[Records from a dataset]
^^^^^^^^
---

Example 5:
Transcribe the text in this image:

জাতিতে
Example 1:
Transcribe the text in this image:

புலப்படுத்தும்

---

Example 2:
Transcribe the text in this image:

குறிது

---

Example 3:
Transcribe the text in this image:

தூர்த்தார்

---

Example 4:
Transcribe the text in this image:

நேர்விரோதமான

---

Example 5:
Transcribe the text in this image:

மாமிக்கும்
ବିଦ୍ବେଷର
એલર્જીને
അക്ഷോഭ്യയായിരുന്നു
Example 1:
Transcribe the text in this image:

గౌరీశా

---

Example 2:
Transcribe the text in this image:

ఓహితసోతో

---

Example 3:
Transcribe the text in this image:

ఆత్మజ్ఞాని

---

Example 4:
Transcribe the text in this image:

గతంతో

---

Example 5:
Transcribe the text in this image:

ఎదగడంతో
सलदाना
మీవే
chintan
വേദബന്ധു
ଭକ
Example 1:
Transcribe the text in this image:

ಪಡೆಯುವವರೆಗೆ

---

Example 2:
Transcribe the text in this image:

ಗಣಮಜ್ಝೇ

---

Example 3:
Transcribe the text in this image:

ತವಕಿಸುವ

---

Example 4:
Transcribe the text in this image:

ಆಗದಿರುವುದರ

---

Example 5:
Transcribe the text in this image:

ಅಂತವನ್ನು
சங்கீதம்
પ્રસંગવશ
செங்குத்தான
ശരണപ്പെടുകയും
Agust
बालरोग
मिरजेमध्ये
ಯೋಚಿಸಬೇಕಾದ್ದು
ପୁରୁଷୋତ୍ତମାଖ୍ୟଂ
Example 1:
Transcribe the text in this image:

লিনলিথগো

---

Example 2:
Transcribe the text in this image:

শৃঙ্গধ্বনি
^^^^^^^^
About this task: All of the lines above are to be restated word for word.

Answer space:
---

Example 5:
Transcribe the text in this image:

জাতিতে
Example 1:
Transcribe the text in this image:

புலப்படுத்தும்

---

Example 2:
Transcribe the text in this image:

குறிது

---

Example 3:
Transcribe the text in this image:

தூர்த்தார்

---

Example 4:
Transcribe the text in this image:

நேர்விரோதமான

---

Example 5:
Transcribe the text in this image:

மாமிக்கும்
ବିଦ୍ବେଷର
એલર્જીને
അക്ഷോഭ്യയായിരുന്നു
Example 1:
Transcribe the text in this image:

గౌరీశా

---

Example 2:
Transcribe the text in this image:

ఓహితసోతో

---

Example 3:
Transcribe the text in this image:

ఆత్మజ్ఞాని

---

Example 4:
Transcribe the text in this image:

గతంతో

---

Example 5:
Transcribe the text in this image:

ఎదగడంతో
सलदाना
మీవే
chintan
വേദബന്ധു
ଭକ
Example 1:
Transcribe the text in this image:

ಪಡೆಯುವವರೆಗೆ

---

Example 2:
Transcribe the text in this image:

ಗಣಮಜ್ಝೇ

---

Example 3:
Transcribe the text in this image:

ತವಕಿಸುವ

---

Example 4:
Transcribe the text in this image:

ಆಗದಿರುವುದರ

---

Example 5:
Transcribe the text in this image:

ಅಂತವನ್ನು
சங்கீதம்
પ્રસંગવશ
செங்குத்தான
ശരണപ്പെടുകയും
Agust
बालरोग
मिरजेमध्ये
ಯೋಚಿಸಬೇಕಾದ್ದು
ପୁରୁଷୋତ୍ତମାଖ୍ୟଂ
Example 1:
Transcribe the text in this image:

লিনলিথগো

---

Example 2:
Transcribe the text in this image:

শৃঙ্গধ্বনি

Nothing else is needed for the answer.